In 2018, the Federated States of Micronesia (FSM) made a commitment to ensure full transparency in its tuna fishery by 2023 through a combination of electronic monitoring (EM) and human observer coverage in all industrial fishing vessels operating in its territorial waters. Full transparency in the fishery would provide the opportunity to implement new, potentially more effective, management strategies that would otherwise be difficult to carry out. In order to prepare for this “next generation” of fishery management, FSM’s National Oceanic Resource Management Authority (NORMA) has requested an analysis of their current, effort-based longline Vessel Day Scheme (VDS) regime, compared to output-based options, such as catch quotas, that can be made possible and/or more effective under full transparency. FSM is a member of the Pacific Islands Forum Fisheries Agency (FFA), an intergovernmental agency of 17 countries applying a coordinated and mutually beneficial approach to the conservation, management and development of regional tuna stocks. Because tuna are highly mobile pelagic species, the collective actions of member nations are crucial to the sustainable management of the fishery. Within FFA, FSM is one of the Parties to the Nauru Agreement (PNA), a subregional agreement between eight FFA members who control around 50% of the global supply of skipjack tuna. PNA countries currently employ a VDS management regime for their fleets. A regional scale shift to output-based longline management may have implications beyond those that would occur under country-level implementation.
This research aims to weigh the tradeoffs between a business-as-usual scenario of VDS management versus a transition to output-based management aided by EM. We will investigate the possible outcomes of these scenarios at a country level (FSM), subregional level (PNA), and regional level (FFA). Our results will help to inform the sustainable management of a fishery with high socioeconomic and ecological significance to Pacific Island communities.
- What are the main challenges obstructing the sustainable management of FSM’s industrial longline fleet under VDS?
- Based on the best available knowledge, what are the pros and cons of switching FSM’s longline management regime from VDS to an output-based system?
- How does the availability of electronic monitoring affect the tradeoffs in switching from VDS to output-based management?
- How do these tradeoffs change at different scales (e.g., FSM, PNA and FFA)?

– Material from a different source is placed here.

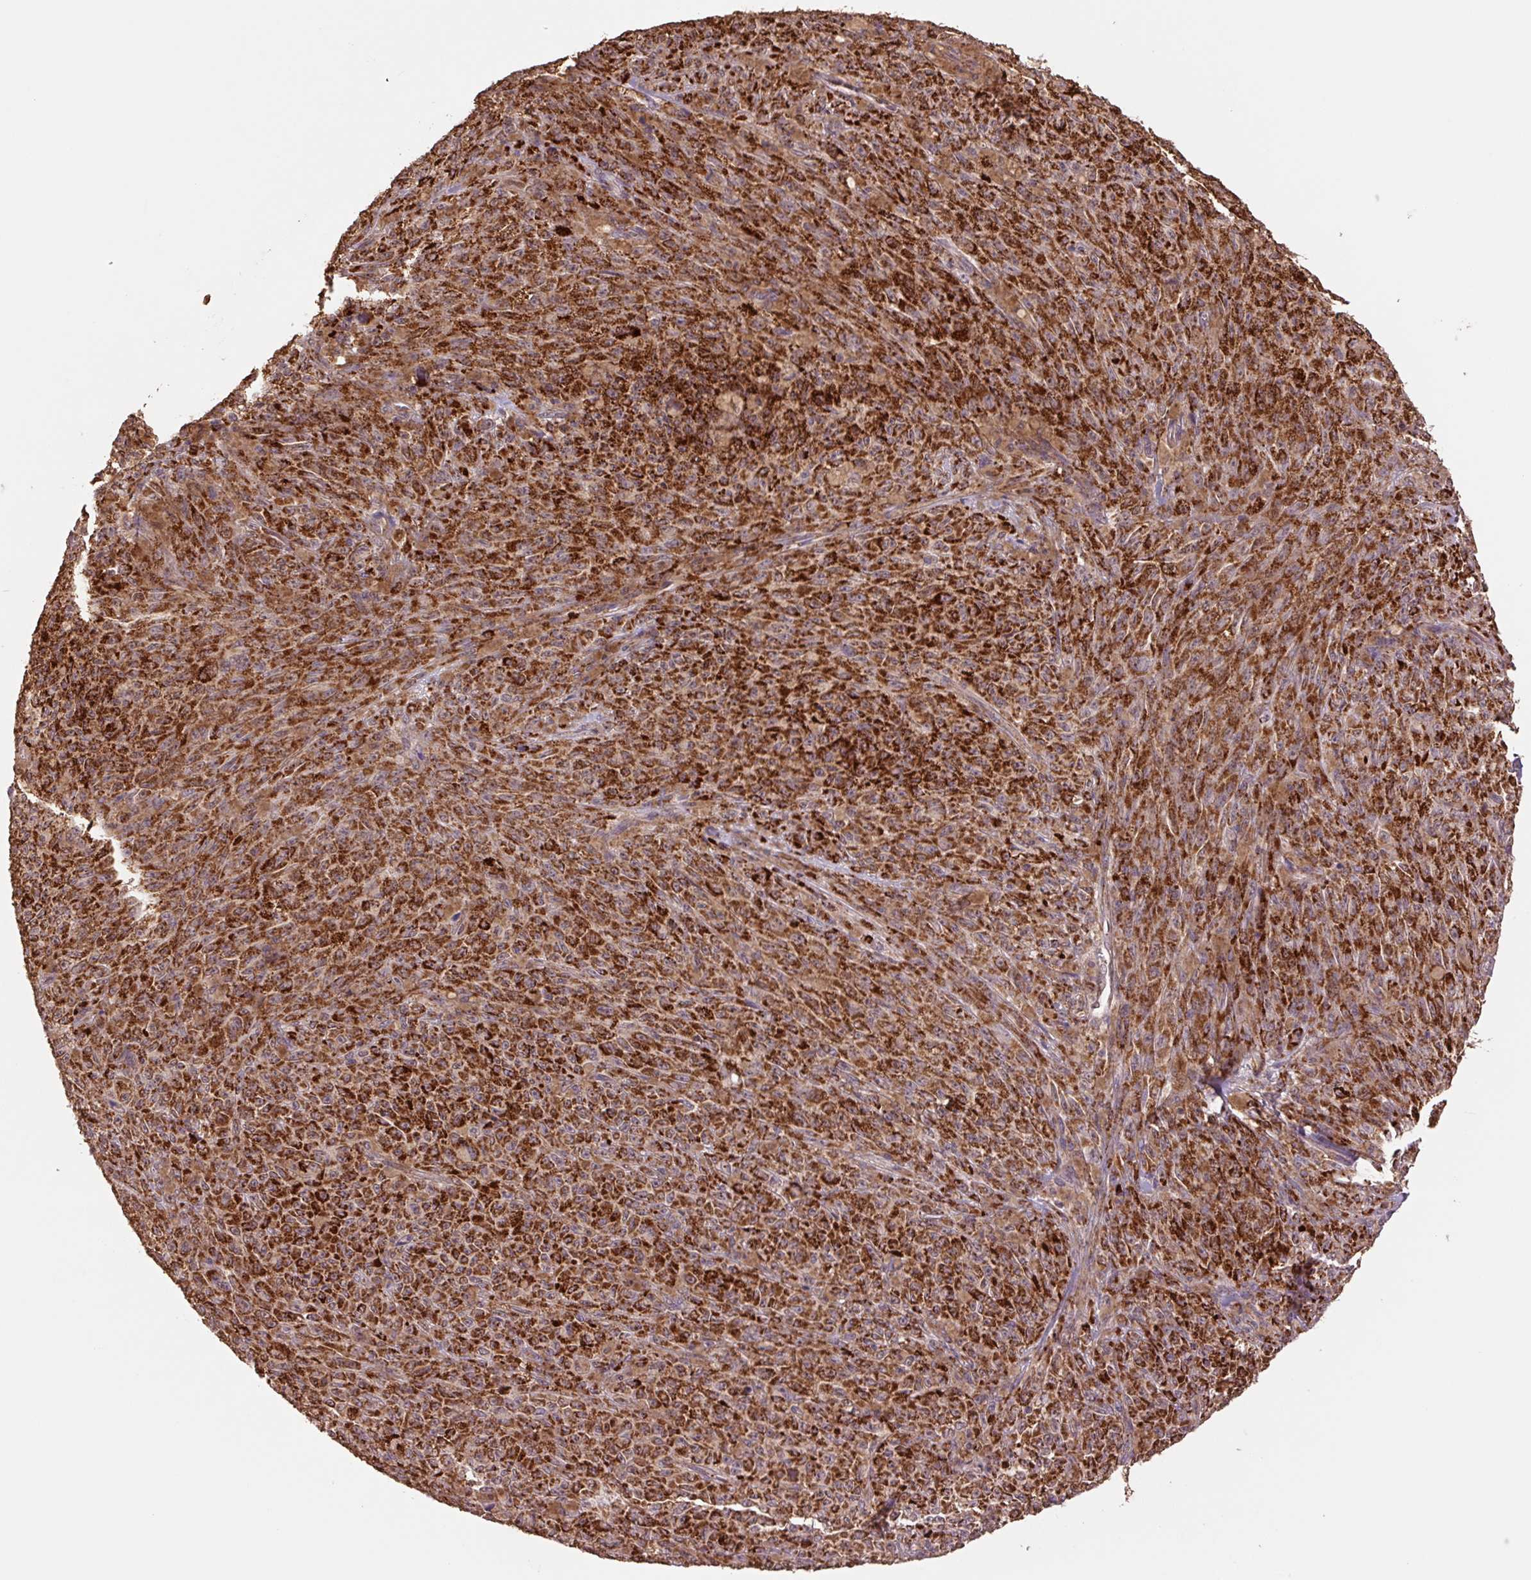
{"staining": {"intensity": "strong", "quantity": ">75%", "location": "cytoplasmic/membranous"}, "tissue": "melanoma", "cell_type": "Tumor cells", "image_type": "cancer", "snomed": [{"axis": "morphology", "description": "Malignant melanoma, NOS"}, {"axis": "topography", "description": "Skin"}], "caption": "A photomicrograph showing strong cytoplasmic/membranous positivity in about >75% of tumor cells in malignant melanoma, as visualized by brown immunohistochemical staining.", "gene": "TMEM160", "patient": {"sex": "female", "age": 82}}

We will convene a group of experts in Pacific Islands fisheries management at the outset of the project to help guide our approach to the questions above. Building off of the expert guidance we receive during this meeting, we will complete a literature review of the status and challenges in the longline fleet in the western/central Pacific, the potential pros and cons of both a VDS and an output-based system in this context, and the potential role of electronic monitoring in these arenas. We will synthesize our findings from this research to address the four questions posed above.